There are pages and pages of Regs on how to divvy up the hits.

“However, under 26 CFR section 1.6015-3(d)(2) (iv), ‘Deduction items unrelated to a business or investment are also generally allocated 50 percent to each spouse unless the evidence shows that a different allocation is appropriate.’

“So the presumption is that Ms. Viray would be responsible for the proportion of the overall deficiency not already allocated to Mr. Pascua, determined by the total amount of the deficiency multiplied by a fraction, the numerator of which is the net amount of erroneous items allocable to her, over the denominator of which is the net amount of all erroneous items. The algebra is more conveniently shown in section 26 CFR 1.6015-3(d)(4) (i) (A), and I refer the Commissioner to that for the inevitable math in this exercise.” Order, at p. 6.

More like arithmetic than either algebra or mathematics, Judge, but that’s OK. IRS will understand.

But Rosanna is linguistically challenged, and Judge Holmes is sympathetic.

Joint liability is a presumption, and that can be overcome. Just because the phony deductions appear on a joint return doesn’t mean both spouses are pari passù. (That’s such a cool phrase, isn’t it?). IRS must show Rosanna had actual knowledge to stick her with the whole megilla. Rosanna’s English is poor, she’s a medical tech who makes $25K a year, and IRS neither pleaded nor proved that Rosanna had a clue what games Angel was playing. And it’s actual knowledge here, not that she should have known (constructive knowledge).

So it’s 50-50 on the contested items in the deficiency.

But there’s more.

Accuracy chops (and fraud chops, even though not in play here) don’t get allocated. “…the reason for that is found in 26 CFR section 1.6015-3(d) (4)(iv)(B) that tells me that the accuracy-related penalty under section 6662 should be allocated to the spouse’s item that generated the penalty.

“That’s a long, long way of saying that since the accuracy-related penalty is attributed to all of the inaccurate items, both Mr. Pascua’s business inaccurate items and the contested Schedule A items and the unjustified credits, that the accuracy-related penalty applies to Ms.

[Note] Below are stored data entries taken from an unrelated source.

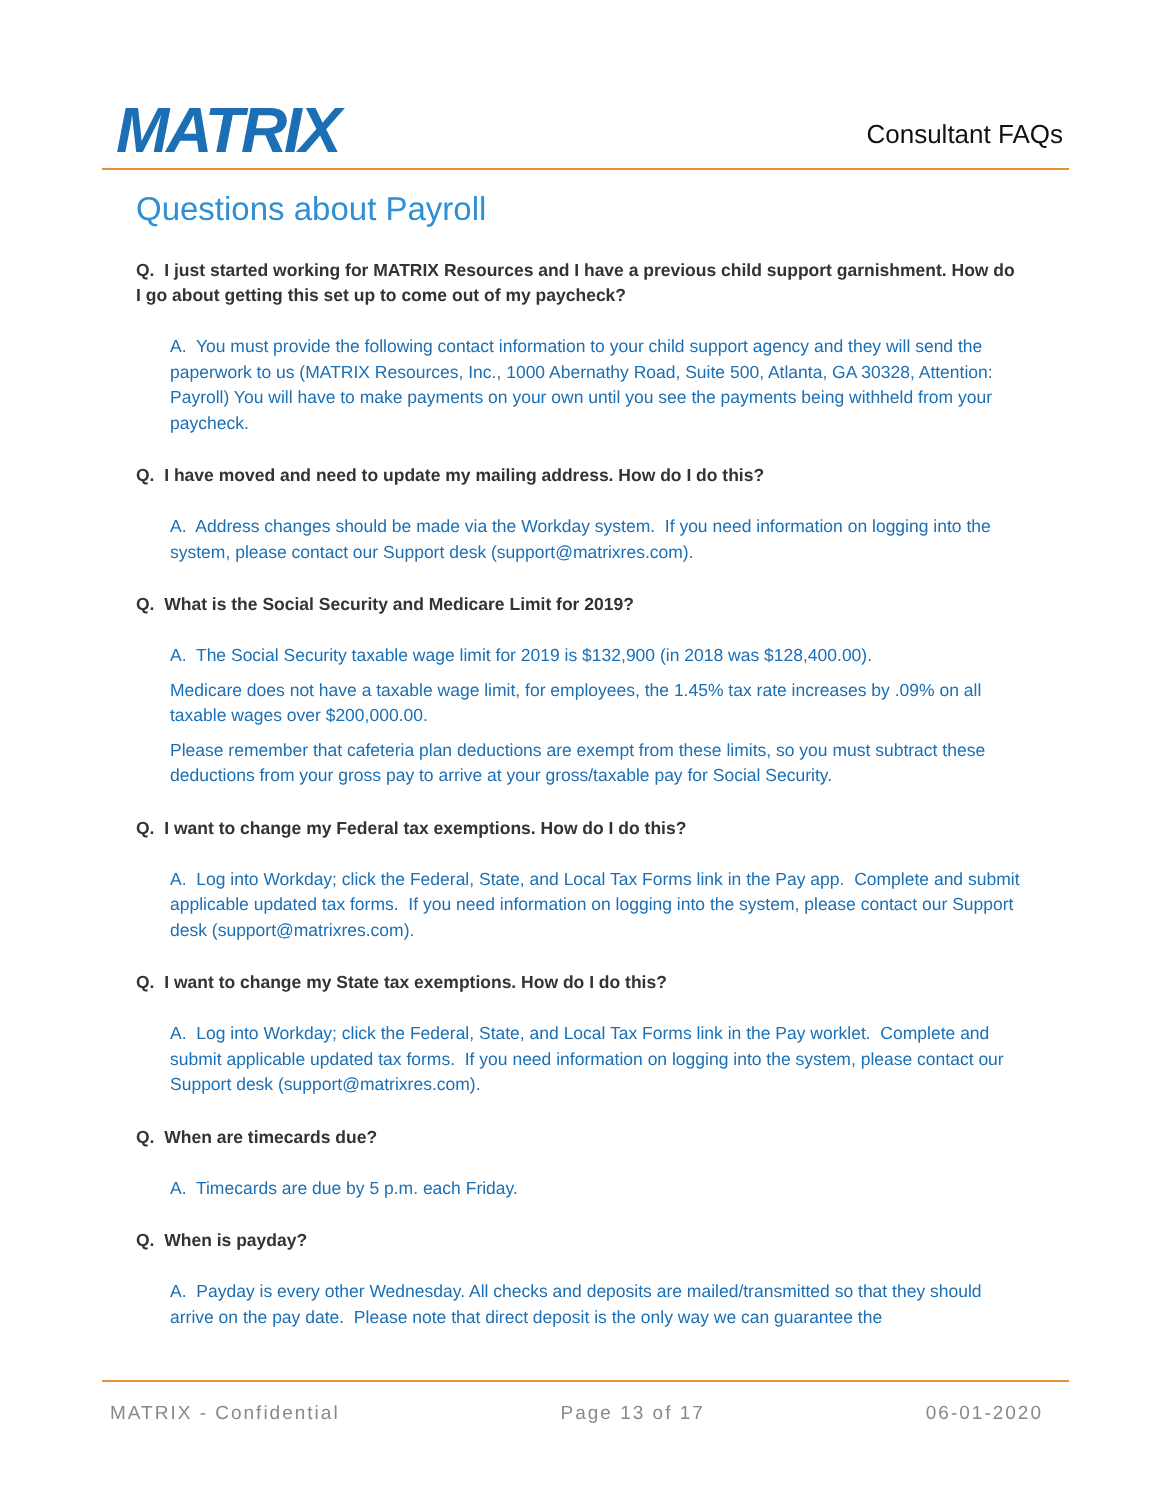MATRIX
Consultant FAQs
Questions about Payroll
Q. I just started working for MATRIX Resources and I have a previous child support garnishment. How do I go about getting this set up to come out of my paycheck?
A. You must provide the following contact information to your child support agency and they will send the paperwork to us (MATRIX Resources, Inc., 1000 Abernathy Road, Suite 500, Atlanta, GA 30328, Attention: Payroll) You will have to make payments on your own until you see the payments being withheld from your paycheck.
Q. I have moved and need to update my mailing address. How do I do this?
A. Address changes should be made via the Workday system. If you need information on logging into the system, please contact our Support desk (support@matrixres.com).
Q. What is the Social Security and Medicare Limit for 2019?
A. The Social Security taxable wage limit for 2019 is $132,900 (in 2018 was $128,400.00).
Medicare does not have a taxable wage limit, for employees, the 1.45% tax rate increases by .09% on all taxable wages over $200,000.00.
Please remember that cafeteria plan deductions are exempt from these limits, so you must subtract these deductions from your gross pay to arrive at your gross/taxable pay for Social Security.
Q. I want to change my Federal tax exemptions. How do I do this?
A. Log into Workday; click the Federal, State, and Local Tax Forms link in the Pay app. Complete and submit applicable updated tax forms. If you need information on logging into the system, please contact our Support desk (support@matrixres.com).
Q. I want to change my State tax exemptions. How do I do this?
A. Log into Workday; click the Federal, State, and Local Tax Forms link in the Pay worklet. Complete and submit applicable updated tax forms. If you need information on logging into the system, please contact our Support desk (support@matrixres.com).
Q. When are timecards due?
A. Timecards are due by 5 p.m. each Friday.
Q. When is payday?
A. Payday is every other Wednesday. All checks and deposits are mailed/transmitted so that they should arrive on the pay date. Please note that direct deposit is the only way we can guarantee the
MATRIX - Confidential Page 13 of 17 06-01-2020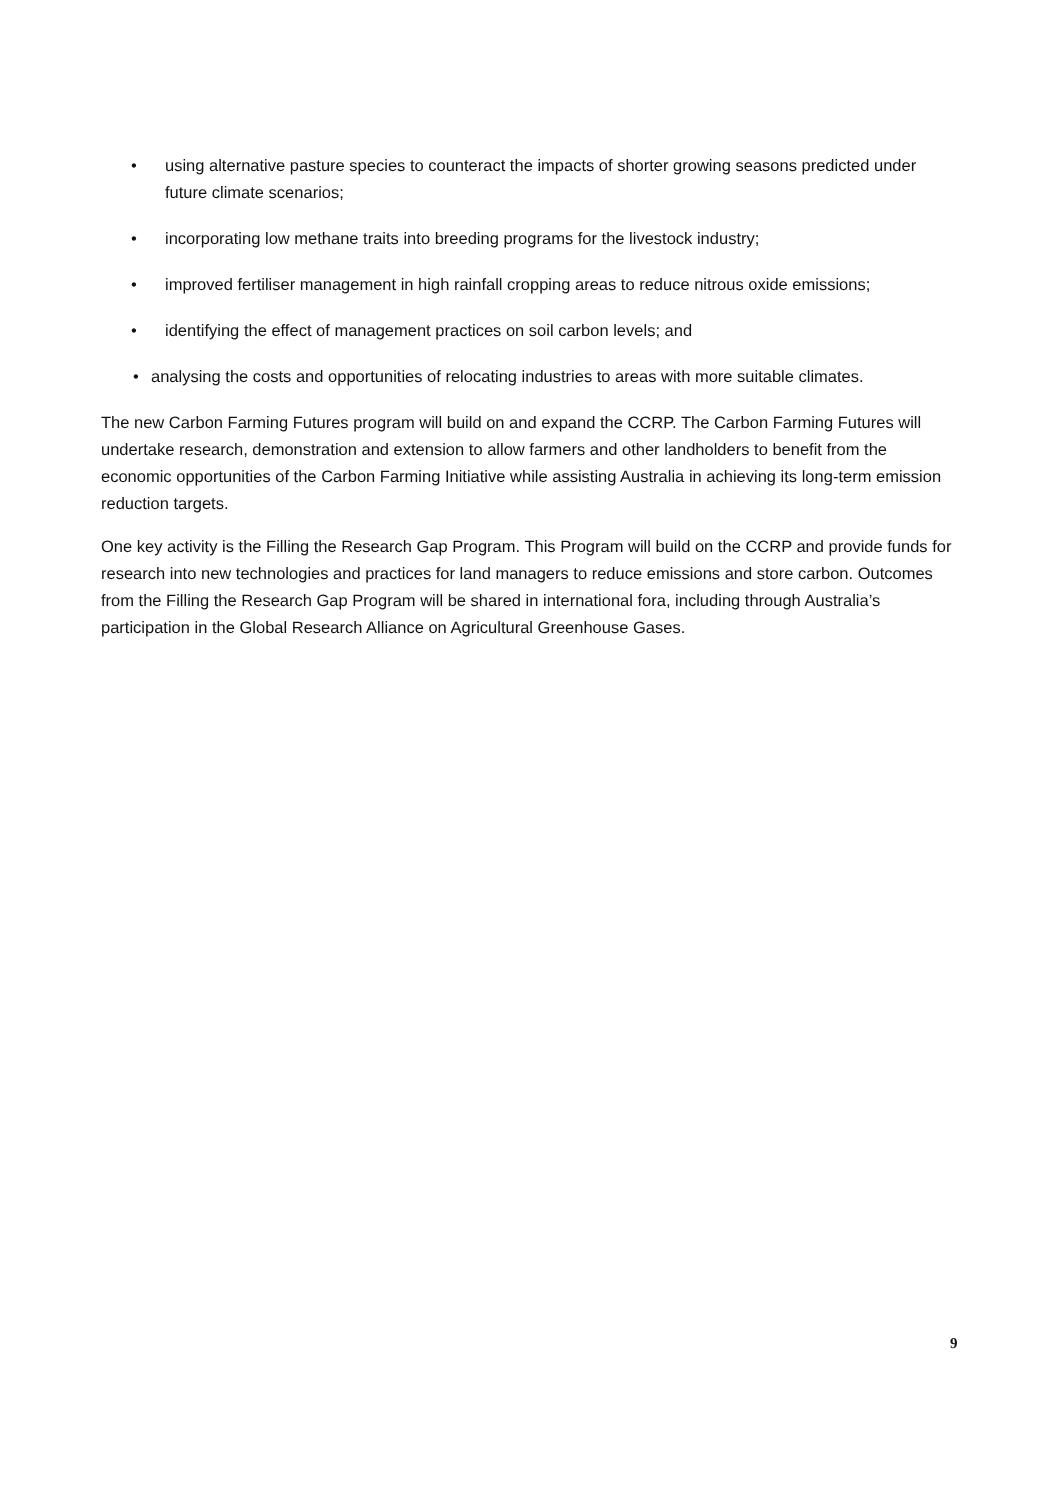• using alternative pasture species to counteract the impacts of shorter growing seasons predicted under future climate scenarios;
• incorporating low methane traits into breeding programs for the livestock industry;
• improved fertiliser management in high rainfall cropping areas to reduce nitrous oxide emissions;
• identifying the effect of management practices on soil carbon levels; and
• analysing the costs and opportunities of relocating industries to areas with more suitable climates.
The new Carbon Farming Futures program will build on and expand the CCRP. The Carbon Farming Futures will undertake research, demonstration and extension to allow farmers and other landholders to benefit from the economic opportunities of the Carbon Farming Initiative while assisting Australia in achieving its long-term emission reduction targets.
One key activity is the Filling the Research Gap Program. This Program will build on the CCRP and provide funds for research into new technologies and practices for land managers to reduce emissions and store carbon. Outcomes from the Filling the Research Gap Program will be shared in international fora, including through Australia’s participation in the Global Research Alliance on Agricultural Greenhouse Gases.
9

Viray’s portion of the proportionate allocation of the  overall deficiency for which I am finding her responsible.” Order, at pp. 9-10.

So what does that mean in English?

“My conclusion, in other words, is that one half of these contested erroneous items are allocable to Ms. Viray, together with half of the accuracy-related penalty. The remaining half of those contested items, as well as all those already conceded by the IRS to be allocable to Mr. Pascua, are allocable to Mr. Pascua.” Order, at p. 11.

Judge Holmes finds this to be a math problem, so he send the parties off to a Rule 155.